(Might it take a product-liability lawsuit, where somebody suffers financial loss because Chrome is deceptively showing the "secure" indicator even for certificates revoked days/weeks/longer ago?)
Consider the CRLSet approach. Maybe it's the best any browser-maker has done, and a useful learning-exercise for a future industry-wide fix. But it still sucks. It's capped at 250KB, assembled via an opaque editorial process, only refreshed daily, only protective of Chrome users and some chosen subset of "high priority" certificate-revocations, and still vulnerable to an arbitrarily-long attacker embargo against the Chrome update servers. Langley himself mentions it can't scale to the recent need for higher-volume revocations.
Compare it with Google's own "Safe Browsing" blacklist system. That delivers megabytes of compressed privacy-protecting blacklists, constantly refreshed via incremental updates to maintain a freshness of under 45 minutes, in a manner available to all browser makers.
So a potential version 1 of a better approach: leverage Safe Browsing to deliver fresher certificate blacklists to more end-users, and also warn users (not just silent-fail) if they're making 'secure' connections but are too-many-hours behind the best available revocation information.
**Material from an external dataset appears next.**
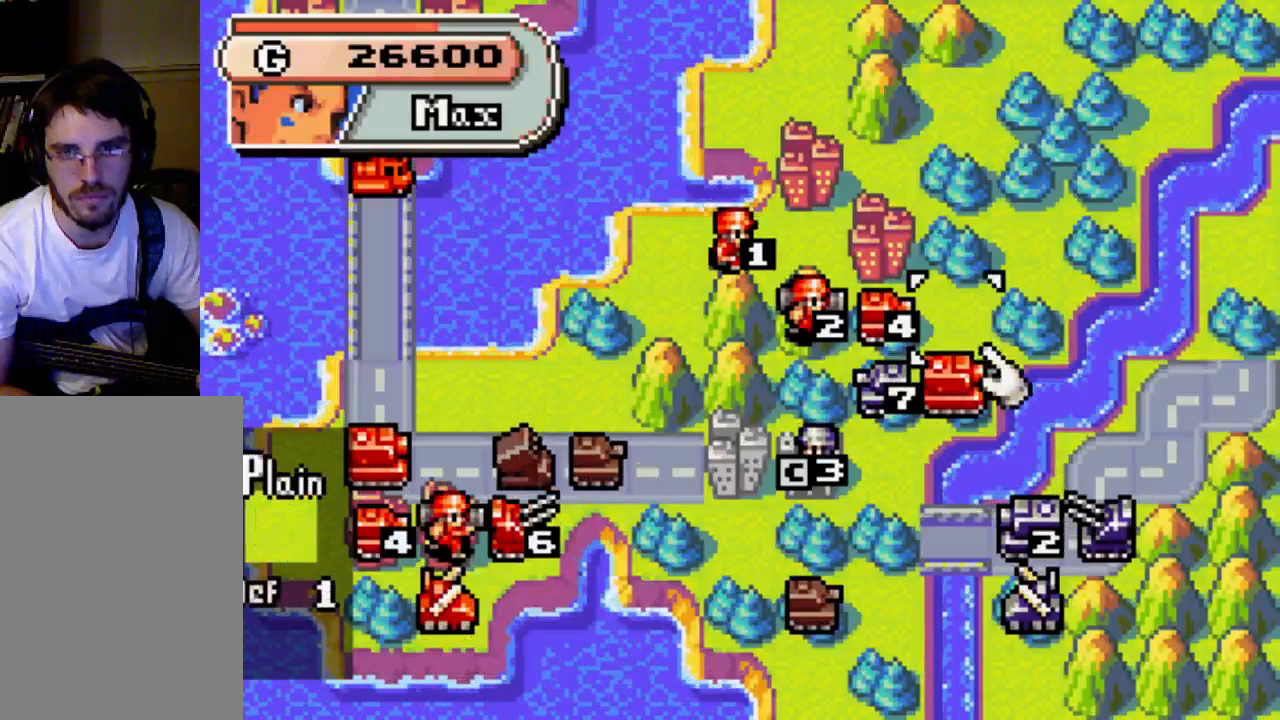
{"buttons": [], "left_stick": "center", "right_stick": "center", "events": [[133, "DPAD_UP", "up"], [300, "DPAD_LEFT", "down"], [467, "DPAD_LEFT", "up"]]}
I sketched a few other possible next-directions in a prior comment, https://news.ycombinator.com/item?id=7584458
However, the implication that I, as a lone individual, must "roll up my sleeves to get the actual work done" for my words to have weight here is both nonsensical and (speaking of rhetorical cancers on HN) unnecessarily personal. Google, with plentiful expertise and cash, is shipping the world's most popular browser – but that browser has multiple inadequate certificate-revocation systems. Yet I should be contributing my expertise to fix this before I may speak? "Christ", that.